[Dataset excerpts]

++++

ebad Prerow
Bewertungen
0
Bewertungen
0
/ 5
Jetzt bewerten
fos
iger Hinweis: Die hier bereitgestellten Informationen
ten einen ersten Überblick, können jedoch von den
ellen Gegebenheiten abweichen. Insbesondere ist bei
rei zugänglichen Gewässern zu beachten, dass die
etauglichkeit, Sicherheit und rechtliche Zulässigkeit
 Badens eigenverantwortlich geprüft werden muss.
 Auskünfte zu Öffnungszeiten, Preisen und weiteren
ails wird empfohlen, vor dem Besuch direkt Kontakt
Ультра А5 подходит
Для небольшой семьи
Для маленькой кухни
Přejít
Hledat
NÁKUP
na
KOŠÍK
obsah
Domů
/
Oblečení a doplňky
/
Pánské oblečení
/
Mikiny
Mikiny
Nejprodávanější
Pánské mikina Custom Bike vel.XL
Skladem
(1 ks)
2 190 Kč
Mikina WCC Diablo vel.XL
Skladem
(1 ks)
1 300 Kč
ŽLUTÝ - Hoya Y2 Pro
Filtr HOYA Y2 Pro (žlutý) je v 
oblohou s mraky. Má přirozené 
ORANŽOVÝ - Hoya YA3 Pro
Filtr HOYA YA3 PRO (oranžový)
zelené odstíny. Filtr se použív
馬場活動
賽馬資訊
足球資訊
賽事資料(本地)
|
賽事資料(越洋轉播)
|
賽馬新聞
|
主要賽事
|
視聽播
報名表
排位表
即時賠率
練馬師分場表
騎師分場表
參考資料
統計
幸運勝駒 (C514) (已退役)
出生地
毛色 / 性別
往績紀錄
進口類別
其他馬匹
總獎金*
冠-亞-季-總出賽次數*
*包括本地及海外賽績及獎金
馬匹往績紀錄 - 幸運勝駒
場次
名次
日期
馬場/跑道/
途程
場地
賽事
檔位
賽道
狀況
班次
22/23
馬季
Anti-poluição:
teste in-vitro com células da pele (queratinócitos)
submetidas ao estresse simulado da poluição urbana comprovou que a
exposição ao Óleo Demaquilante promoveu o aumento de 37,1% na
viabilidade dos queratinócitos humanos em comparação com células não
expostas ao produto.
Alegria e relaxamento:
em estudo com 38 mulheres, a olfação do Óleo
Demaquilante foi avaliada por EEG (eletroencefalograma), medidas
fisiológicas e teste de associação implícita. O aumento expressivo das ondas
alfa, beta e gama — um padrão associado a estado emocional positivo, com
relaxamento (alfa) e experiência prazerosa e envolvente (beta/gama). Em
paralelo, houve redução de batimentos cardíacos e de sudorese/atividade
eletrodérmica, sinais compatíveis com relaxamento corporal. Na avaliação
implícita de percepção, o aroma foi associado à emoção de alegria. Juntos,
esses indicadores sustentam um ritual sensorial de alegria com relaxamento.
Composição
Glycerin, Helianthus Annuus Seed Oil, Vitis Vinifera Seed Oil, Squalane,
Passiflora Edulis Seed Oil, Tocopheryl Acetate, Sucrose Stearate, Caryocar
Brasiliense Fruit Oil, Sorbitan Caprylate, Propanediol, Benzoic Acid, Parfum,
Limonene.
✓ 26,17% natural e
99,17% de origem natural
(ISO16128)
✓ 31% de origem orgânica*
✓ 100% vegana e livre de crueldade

++++

### [ABOUT THIS EXERCISE]
Lay out the lines of the entries as a numbered list, beginning at the first line and stopping after the line that contains "Filtr HOYA YA3 PRO (oranžový)". Omit blank lines.

### [YOUR RESPONSE]
1. ebad Prerow
2. Bewertungen
3. 0
4. Bewertungen
5. 0
6. / 5
7. Jetzt bewerten
8. fos
9. iger Hinweis: Die hier bereitgestellten Informationen
10. ten einen ersten Überblick, können jedoch von den
11. ellen Gegebenheiten abweichen. Insbesondere ist bei
12. rei zugänglichen Gewässern zu beachten, dass die
13. etauglichkeit, Sicherheit und rechtliche Zulässigkeit
14.  Badens eigenverantwortlich geprüft werden muss.
15.  Auskünfte zu Öffnungszeiten, Preisen und weiteren
16. ails wird empfohlen, vor dem Besuch direkt Kontakt
17. Ультра А5 подходит
18. Для небольшой семьи
19. Для маленькой кухни
20. Přejít
21. Hledat
22. NÁKUP
23. na
24. KOŠÍK
25. obsah
26. Domů
27. /
28. Oblečení a doplňky
29. /
30. Pánské oblečení
31. /
32. Mikiny
33. Mikiny
34. Nejprodávanější
35. Pánské mikina Custom Bike vel.XL
36. Skladem
37. (1 ks)
38. 2 190 Kč
39. Mikina WCC Diablo vel.XL
40. Skladem
41. (1 ks)
42. 1 300 Kč
43. ŽLUTÝ - Hoya Y2 Pro
44. Filtr HOYA Y2 Pro (žlutý) je v 
45. oblohou s mraky. Má přirozené 
46. ORANŽOVÝ - Hoya YA3 Pro
47. Filtr HOYA YA3 PRO (oranžový)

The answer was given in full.